3. Example. Let’s say we have a professional gamer called “Noobienoob”. Noobienoob is not a US citizen and not a permanent resident of the US. Noobienoob is from Norway but he regularly travels to the United States to take part in eSport competitions, meet his fans, discuss advertising opportunities et cetera, et cetera. In the current year, Noobienoob is physically present in the US for a total of 120 days. Last year, Noobienoob was in the US for a total of 150 days. The year before that Noobienoob was in the US for 90 days. Is Noobienoob a US taxpayer? And the answer is, drum roll, yes, he is. Let’s get to the two part test. Part one of the test, in the current year was Noobienoob in the US for at least 31 days? Yes, he was in the US, he was in the US for 120 days in the current year. Part two of the test, adding up this year and the two years before that, was Noobienoob in the US for at least 183 days? Yes. In the current year, he was in US for 120 days. Remember one day in the current year is one day, so he was here for 120 days. Last year, he was in the US for 150 days. One day last year is one-third of a day. So, one-third of 150 days is 50 days. The year before that he was in the US for 90 days, here one day equals to one-sixth of the day. So, one-sixth of 90 is 15 days, then what you do is just add up all the days. So 120 days, plus 50 days, plus 15 days equals to 185 days. So, yes, he was present for more than 183 days. Conclusion, Noobienoob is considered a US taxpayer. This is the case unless Noobienoob falls under the exception provided by the law.

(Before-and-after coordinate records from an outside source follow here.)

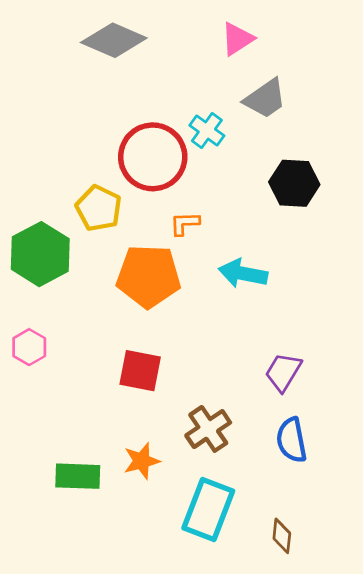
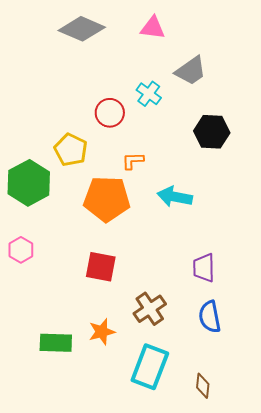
pink triangle: (237, 39) -> (153, 28), moved, turned 40
red circle: (153, 157) -> (110, 113), size x0.6
purple trapezoid: (283, 372) -> (204, 268), turned -32

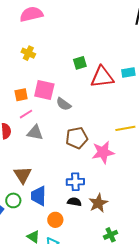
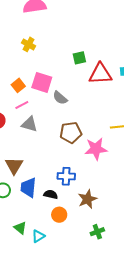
orange square: (21, 95) -> (18, 85), turned -32
black semicircle: (74, 202) -> (51, 194), moved
orange circle: (55, 220) -> (59, 215), moved

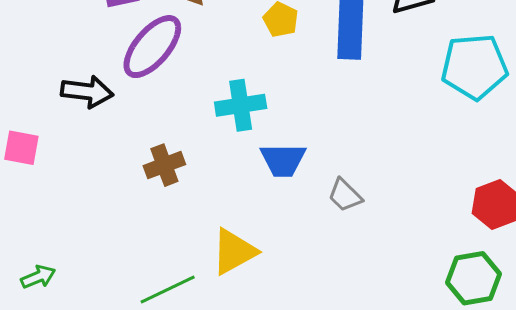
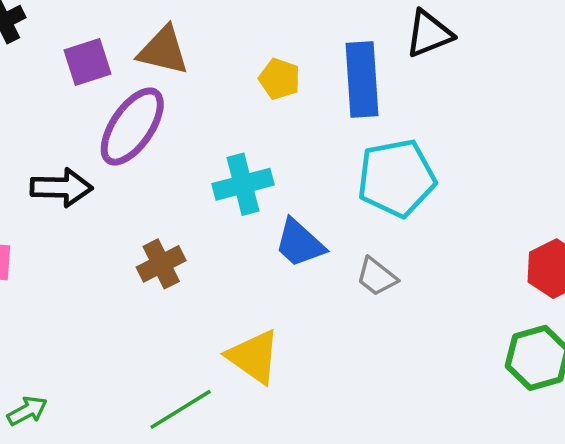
cyan pentagon: (474, 67) -> (396, 178), moved
blue trapezoid: (283, 160) -> (300, 243), turned 48
yellow triangle: (234, 252) -> (254, 357), turned -50

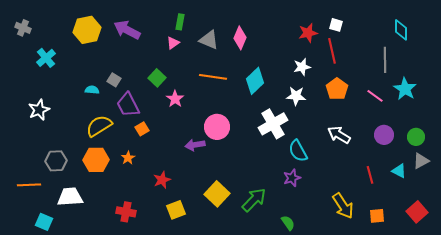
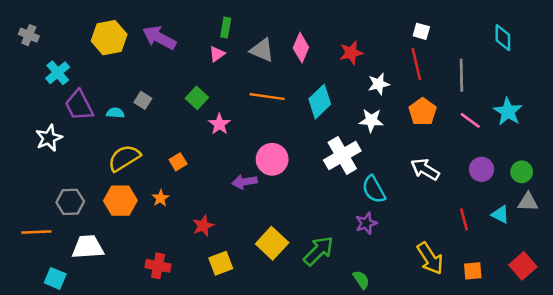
red star: (308, 33) -> (351, 53), moved
gray line: (385, 60) -> (461, 75), moved
purple trapezoid: (128, 105) -> (79, 105), moved
gray triangle: (421, 161) -> (528, 202), turned 30

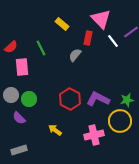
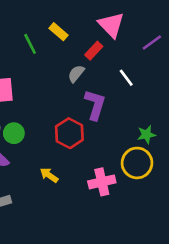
red rectangle: (88, 38) -> (94, 51), turned 32
white line: (113, 41) -> (126, 78), moved
green line: (41, 48) -> (30, 44), moved
purple L-shape: (98, 99) -> (95, 105), moved, turned 80

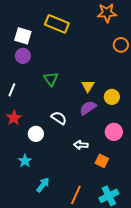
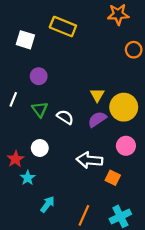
purple circle: (23, 56) -> (39, 76), moved
green triangle: (51, 79) -> (40, 109), moved
yellow circle: (112, 97) -> (124, 107), size x1.6
red star: (14, 118) -> (15, 159), moved
white semicircle: (59, 118) -> (65, 117), moved
white arrow: (81, 145) -> (89, 160), size x1.6

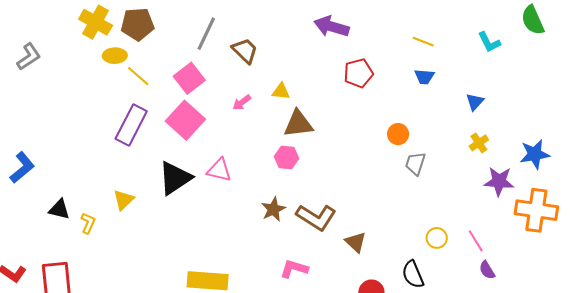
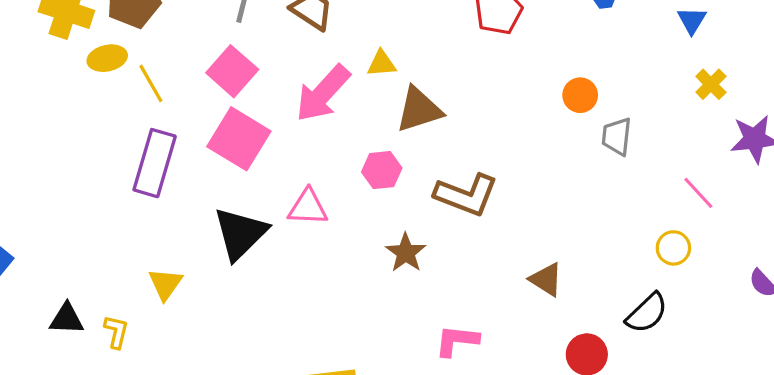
yellow line: (138, 76) -> (151, 83), turned 30
pink arrow: (242, 103) -> (323, 93), size x2.0
pink hexagon: (286, 158) -> (382, 170), moved
brown L-shape: (316, 217) -> (466, 195), moved
pink line: (476, 241) -> (698, 193), moved
black semicircle: (413, 274) -> (647, 313), turned -100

4. Now What? If you are a US taxpayer, you’ll then need to work out how to handle both the money you make domestically and internationally. Some of the biggest problems you’ll face is understanding how to handle the money being earned from foreign sources. There really is a lot to cover here and there’s a lot of funny sounding technical terms such as GILTI, 245A Income, Subpart F. Don’t worry about that now. As I mentioned earlier, we will dedicate a video on this at a later date. You will also need to consider whether you need to pay tax to a foreign country in addition to paying tax in the US. If you are not a US taxpayer, then your tax home is in another country. But does that mean that you don’t have to pay any US taxes? No, you may still have to pay tax on any money you make that comes from the US if the income is effectively connected to a trade or business, or if the money is some kind of investment type income coming from the US like dividends from shares, interest payments from a bond, royalty payments from the US. To cover how all this works will take a lot of time. So again, we’ll have to reserve this for another video.
So, we’re gonna call that a day, right? So, thanks for watching. You’ve been watching Lemmy and this is eSports and the Law, live your life and do what you got to do.